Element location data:
--- BEGIN ---

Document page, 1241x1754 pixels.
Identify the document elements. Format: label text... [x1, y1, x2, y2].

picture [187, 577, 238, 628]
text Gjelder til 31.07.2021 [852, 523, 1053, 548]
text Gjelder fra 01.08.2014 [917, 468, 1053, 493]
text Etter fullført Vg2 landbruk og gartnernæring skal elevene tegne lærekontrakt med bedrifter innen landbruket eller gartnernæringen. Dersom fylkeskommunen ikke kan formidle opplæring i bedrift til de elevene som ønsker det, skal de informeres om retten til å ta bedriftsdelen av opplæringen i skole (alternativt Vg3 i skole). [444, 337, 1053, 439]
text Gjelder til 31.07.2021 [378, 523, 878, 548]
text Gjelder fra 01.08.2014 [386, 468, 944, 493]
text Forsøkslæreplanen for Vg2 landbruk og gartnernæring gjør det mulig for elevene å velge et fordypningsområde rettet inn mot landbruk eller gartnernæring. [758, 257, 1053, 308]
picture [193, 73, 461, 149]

--- END ---

GIVEN REQUEST: Could you extract every line of the listing above and reproduce each one character for character?

SOLUTION TO THE PROBLEM:
Document page, 1241x1754 pixels.
Identify the document elements. Format: label text... [x1, y1, x2, y2].

picture [187, 577, 238, 628]
text Gjelder til 31.07.2021 [852, 523, 1053, 548]
text Gjelder fra 01.08.2014 [917, 468, 1053, 493]
text Etter fullført Vg2 landbruk og gartnernæring skal elevene tegne lærekontrakt med bedrifter innen landbruket eller gartnernæringen. Dersom fylkeskommunen ikke kan formidle opplæring i bedrift til de elevene som ønsker det, skal de informeres om retten til å ta bedriftsdelen av opplæringen i skole (alternativt Vg3 i skole). [444, 337, 1053, 439]
text Gjelder til 31.07.2021 [378, 523, 878, 548]
text Gjelder fra 01.08.2014 [386, 468, 944, 493]
text Forsøkslæreplanen for Vg2 landbruk og gartnernæring gjør det mulig for elevene å velge et fordypningsområde rettet inn mot landbruk eller gartnernæring. [758, 257, 1053, 308]
picture [193, 73, 461, 149]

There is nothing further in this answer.